### Work required
Every line in the data below from the one containing "framed print: none [337,34,491,234]" down to the one containing "pen holder: present [846,395,895,464]", both included, must be retyped exactly; no other line is to appear.

### Dataset records
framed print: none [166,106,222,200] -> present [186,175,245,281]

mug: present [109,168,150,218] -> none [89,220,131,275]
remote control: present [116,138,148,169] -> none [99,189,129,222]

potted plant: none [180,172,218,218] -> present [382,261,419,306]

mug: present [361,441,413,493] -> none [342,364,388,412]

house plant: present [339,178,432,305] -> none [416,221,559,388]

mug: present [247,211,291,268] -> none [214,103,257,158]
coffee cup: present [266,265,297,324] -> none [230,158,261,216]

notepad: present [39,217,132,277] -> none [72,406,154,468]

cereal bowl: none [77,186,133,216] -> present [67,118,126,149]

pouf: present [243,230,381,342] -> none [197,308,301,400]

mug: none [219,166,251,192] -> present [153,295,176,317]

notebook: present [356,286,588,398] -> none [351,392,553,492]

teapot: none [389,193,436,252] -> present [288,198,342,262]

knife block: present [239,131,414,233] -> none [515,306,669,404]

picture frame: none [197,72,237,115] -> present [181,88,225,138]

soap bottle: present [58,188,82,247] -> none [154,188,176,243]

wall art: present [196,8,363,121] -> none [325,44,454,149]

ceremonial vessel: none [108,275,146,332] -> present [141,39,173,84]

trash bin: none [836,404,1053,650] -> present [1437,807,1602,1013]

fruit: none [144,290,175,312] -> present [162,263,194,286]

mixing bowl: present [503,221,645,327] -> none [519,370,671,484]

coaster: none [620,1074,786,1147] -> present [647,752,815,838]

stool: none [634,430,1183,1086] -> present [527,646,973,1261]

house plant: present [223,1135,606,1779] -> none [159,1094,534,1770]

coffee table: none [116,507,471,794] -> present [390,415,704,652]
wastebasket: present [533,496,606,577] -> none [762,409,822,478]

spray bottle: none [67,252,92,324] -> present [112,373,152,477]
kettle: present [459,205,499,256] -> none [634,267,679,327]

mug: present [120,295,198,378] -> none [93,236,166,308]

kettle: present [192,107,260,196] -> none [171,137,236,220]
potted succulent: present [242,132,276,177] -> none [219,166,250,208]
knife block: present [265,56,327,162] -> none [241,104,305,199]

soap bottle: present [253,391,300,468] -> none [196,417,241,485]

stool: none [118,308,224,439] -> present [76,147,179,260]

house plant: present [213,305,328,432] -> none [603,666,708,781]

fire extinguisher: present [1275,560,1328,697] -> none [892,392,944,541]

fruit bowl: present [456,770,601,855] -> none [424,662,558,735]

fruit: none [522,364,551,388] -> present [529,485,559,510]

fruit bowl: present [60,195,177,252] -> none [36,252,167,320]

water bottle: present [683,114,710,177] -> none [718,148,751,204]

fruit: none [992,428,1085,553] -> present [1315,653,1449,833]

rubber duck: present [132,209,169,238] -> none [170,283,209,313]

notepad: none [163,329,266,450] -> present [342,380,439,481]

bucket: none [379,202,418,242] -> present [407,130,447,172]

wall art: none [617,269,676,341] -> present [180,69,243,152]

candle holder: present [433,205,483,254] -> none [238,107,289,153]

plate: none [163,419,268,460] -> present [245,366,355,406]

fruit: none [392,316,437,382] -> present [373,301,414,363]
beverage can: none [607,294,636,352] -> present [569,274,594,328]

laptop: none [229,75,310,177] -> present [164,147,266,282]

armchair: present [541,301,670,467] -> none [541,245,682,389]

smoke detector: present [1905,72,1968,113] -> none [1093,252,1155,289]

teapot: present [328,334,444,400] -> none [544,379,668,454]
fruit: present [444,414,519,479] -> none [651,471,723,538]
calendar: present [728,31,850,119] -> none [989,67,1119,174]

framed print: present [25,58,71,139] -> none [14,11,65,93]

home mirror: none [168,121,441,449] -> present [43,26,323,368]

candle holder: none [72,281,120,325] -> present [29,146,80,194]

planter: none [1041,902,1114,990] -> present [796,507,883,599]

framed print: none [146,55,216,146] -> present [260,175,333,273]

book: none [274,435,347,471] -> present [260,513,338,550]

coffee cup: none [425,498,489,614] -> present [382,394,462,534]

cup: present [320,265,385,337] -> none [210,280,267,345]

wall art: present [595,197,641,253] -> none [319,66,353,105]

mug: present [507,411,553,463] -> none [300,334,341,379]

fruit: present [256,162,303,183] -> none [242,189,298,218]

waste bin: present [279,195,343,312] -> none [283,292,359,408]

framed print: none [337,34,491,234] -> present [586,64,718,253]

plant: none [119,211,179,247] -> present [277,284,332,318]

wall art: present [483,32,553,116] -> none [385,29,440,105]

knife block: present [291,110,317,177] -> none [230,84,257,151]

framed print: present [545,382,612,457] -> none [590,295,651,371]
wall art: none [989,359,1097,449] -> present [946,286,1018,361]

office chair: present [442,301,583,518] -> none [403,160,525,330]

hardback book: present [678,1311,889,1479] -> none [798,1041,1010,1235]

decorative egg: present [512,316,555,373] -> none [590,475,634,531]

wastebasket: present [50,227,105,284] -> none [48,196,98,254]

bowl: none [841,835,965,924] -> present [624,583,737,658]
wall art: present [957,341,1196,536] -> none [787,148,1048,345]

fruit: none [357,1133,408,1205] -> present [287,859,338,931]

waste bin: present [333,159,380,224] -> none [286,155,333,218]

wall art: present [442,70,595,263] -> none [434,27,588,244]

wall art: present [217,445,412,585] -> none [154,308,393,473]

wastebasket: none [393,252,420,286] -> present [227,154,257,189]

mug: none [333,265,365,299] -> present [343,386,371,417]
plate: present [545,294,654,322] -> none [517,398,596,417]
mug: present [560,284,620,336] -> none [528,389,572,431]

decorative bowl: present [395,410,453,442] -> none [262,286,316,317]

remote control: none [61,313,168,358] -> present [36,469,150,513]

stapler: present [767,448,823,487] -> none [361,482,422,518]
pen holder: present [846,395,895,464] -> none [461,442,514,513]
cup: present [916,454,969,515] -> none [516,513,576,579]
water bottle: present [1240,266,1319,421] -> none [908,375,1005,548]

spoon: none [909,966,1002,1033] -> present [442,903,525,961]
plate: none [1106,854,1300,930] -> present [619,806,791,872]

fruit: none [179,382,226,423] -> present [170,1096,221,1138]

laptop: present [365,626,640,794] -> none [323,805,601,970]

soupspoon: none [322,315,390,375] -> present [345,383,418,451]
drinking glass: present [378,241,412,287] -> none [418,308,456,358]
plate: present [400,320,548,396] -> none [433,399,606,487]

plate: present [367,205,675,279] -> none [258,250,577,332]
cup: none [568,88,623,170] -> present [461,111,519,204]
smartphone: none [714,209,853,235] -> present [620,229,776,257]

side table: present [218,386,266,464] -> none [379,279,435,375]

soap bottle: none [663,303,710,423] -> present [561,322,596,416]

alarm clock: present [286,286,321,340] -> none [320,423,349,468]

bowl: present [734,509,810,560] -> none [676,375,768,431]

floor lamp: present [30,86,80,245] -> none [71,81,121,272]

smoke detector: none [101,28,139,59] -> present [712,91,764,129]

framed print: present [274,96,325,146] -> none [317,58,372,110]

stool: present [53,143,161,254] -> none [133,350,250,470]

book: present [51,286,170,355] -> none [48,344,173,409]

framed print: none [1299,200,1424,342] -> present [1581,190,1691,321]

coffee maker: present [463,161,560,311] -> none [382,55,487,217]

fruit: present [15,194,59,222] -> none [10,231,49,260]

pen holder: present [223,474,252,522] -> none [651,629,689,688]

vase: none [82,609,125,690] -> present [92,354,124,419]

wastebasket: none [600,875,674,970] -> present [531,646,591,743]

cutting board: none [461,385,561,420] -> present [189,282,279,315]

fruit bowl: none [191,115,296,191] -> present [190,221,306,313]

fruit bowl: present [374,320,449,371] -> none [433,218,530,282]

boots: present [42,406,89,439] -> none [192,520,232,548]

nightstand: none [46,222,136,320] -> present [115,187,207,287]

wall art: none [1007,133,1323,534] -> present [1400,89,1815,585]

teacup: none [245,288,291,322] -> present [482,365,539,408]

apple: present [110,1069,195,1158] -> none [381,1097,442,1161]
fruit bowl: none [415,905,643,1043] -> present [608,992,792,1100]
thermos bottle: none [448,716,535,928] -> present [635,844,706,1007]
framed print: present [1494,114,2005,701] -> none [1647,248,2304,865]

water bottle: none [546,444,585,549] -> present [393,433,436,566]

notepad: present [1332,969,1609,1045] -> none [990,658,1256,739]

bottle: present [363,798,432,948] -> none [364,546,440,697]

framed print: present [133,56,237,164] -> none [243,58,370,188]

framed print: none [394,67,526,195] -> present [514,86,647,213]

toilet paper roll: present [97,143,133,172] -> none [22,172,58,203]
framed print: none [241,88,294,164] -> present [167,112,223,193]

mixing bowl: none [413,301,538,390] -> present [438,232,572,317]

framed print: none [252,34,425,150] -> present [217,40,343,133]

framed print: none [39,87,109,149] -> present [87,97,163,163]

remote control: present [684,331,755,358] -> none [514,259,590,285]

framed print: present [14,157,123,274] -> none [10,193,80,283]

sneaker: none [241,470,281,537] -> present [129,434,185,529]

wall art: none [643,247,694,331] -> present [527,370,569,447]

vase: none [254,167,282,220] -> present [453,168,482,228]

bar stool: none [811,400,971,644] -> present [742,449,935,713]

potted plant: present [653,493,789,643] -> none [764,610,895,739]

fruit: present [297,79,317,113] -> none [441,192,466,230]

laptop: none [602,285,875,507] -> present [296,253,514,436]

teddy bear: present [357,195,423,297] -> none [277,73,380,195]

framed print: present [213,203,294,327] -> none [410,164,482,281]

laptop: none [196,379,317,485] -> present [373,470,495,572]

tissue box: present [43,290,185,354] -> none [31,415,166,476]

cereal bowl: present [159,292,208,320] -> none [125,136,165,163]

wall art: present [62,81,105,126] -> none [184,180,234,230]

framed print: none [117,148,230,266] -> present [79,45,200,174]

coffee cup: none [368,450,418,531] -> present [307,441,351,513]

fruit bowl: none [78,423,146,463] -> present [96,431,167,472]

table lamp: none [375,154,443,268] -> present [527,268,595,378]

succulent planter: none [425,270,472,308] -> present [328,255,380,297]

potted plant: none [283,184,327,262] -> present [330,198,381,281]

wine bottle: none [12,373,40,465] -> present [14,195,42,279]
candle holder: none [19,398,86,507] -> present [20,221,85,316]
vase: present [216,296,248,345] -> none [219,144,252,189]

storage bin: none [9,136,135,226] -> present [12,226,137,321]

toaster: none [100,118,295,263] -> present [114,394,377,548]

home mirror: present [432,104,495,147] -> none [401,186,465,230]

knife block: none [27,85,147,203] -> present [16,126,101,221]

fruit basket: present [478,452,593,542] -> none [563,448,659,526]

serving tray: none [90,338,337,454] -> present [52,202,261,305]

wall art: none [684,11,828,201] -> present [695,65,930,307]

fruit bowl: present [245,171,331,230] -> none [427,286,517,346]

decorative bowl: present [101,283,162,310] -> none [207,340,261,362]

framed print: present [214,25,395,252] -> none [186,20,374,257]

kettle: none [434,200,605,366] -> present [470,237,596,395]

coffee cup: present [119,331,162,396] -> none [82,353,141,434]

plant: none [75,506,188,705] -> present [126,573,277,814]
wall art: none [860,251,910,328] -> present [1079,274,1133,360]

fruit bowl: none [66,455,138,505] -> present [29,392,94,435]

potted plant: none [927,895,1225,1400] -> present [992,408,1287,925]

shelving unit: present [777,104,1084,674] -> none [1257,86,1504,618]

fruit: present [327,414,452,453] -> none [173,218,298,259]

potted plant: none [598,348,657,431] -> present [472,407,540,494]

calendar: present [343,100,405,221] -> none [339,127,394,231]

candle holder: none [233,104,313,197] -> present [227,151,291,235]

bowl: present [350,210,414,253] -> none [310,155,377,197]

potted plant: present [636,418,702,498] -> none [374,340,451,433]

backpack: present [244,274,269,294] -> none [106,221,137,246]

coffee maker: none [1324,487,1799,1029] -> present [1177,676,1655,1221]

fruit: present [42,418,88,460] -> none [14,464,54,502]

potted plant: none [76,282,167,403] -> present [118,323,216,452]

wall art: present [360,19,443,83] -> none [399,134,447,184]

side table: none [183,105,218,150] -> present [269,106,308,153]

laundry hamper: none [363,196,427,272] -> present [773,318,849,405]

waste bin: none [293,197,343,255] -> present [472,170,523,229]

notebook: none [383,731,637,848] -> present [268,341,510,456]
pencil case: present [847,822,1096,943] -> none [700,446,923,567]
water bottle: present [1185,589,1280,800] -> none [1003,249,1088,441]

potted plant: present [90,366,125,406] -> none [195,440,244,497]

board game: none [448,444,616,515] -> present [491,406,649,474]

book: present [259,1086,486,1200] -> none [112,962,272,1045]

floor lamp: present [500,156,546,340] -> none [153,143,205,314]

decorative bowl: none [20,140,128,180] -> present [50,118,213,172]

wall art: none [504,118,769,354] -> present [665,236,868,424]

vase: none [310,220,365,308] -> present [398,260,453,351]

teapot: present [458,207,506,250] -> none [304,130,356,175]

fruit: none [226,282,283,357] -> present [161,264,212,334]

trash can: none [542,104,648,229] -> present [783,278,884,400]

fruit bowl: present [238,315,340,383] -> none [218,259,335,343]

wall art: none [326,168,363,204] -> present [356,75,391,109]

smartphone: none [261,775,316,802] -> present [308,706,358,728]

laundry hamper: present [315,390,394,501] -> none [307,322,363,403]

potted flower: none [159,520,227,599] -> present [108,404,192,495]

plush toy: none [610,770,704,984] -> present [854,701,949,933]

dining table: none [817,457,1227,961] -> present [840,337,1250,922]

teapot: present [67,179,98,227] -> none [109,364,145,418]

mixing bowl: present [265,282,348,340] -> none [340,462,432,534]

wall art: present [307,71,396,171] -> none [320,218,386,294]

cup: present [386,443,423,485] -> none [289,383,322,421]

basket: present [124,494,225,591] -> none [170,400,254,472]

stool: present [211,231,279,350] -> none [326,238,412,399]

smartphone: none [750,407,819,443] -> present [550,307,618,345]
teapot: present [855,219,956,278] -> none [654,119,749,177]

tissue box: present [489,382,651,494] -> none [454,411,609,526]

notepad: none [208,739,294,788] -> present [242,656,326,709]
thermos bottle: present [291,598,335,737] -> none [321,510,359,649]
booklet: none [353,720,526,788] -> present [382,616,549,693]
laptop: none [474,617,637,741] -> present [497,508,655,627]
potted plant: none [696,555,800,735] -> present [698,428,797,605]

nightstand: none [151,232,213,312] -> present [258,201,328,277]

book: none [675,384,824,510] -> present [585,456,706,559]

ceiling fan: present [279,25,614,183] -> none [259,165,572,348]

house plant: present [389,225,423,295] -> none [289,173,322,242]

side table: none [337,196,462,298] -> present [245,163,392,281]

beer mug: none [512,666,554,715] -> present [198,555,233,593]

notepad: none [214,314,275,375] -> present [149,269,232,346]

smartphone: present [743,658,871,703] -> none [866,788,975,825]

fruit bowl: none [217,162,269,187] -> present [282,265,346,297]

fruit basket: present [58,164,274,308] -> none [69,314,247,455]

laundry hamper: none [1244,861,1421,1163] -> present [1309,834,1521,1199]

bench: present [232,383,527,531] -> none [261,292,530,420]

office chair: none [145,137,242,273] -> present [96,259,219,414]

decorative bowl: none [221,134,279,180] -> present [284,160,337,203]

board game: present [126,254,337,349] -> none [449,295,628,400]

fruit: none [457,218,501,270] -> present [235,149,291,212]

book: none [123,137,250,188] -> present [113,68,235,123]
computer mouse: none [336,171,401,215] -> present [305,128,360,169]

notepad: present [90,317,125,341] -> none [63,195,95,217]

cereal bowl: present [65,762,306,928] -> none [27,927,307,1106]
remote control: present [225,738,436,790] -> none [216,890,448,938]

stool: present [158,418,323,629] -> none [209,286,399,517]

### Expected answer
framed print: none [337,34,491,234] -> present [586,64,718,253]

plant: none [119,211,179,247] -> present [277,284,332,318]

wall art: present [483,32,553,116] -> none [385,29,440,105]

knife block: present [291,110,317,177] -> none [230,84,257,151]

framed print: present [545,382,612,457] -> none [590,295,651,371]
wall art: none [989,359,1097,449] -> present [946,286,1018,361]

office chair: present [442,301,583,518] -> none [403,160,525,330]

hardback book: present [678,1311,889,1479] -> none [798,1041,1010,1235]

decorative egg: present [512,316,555,373] -> none [590,475,634,531]

wastebasket: present [50,227,105,284] -> none [48,196,98,254]

bowl: none [841,835,965,924] -> present [624,583,737,658]
wall art: present [957,341,1196,536] -> none [787,148,1048,345]

fruit: none [357,1133,408,1205] -> present [287,859,338,931]

waste bin: present [333,159,380,224] -> none [286,155,333,218]

wall art: present [442,70,595,263] -> none [434,27,588,244]

wall art: present [217,445,412,585] -> none [154,308,393,473]

wastebasket: none [393,252,420,286] -> present [227,154,257,189]

mug: none [333,265,365,299] -> present [343,386,371,417]
plate: present [545,294,654,322] -> none [517,398,596,417]
mug: present [560,284,620,336] -> none [528,389,572,431]

decorative bowl: present [395,410,453,442] -> none [262,286,316,317]

remote control: none [61,313,168,358] -> present [36,469,150,513]

stapler: present [767,448,823,487] -> none [361,482,422,518]
pen holder: present [846,395,895,464] -> none [461,442,514,513]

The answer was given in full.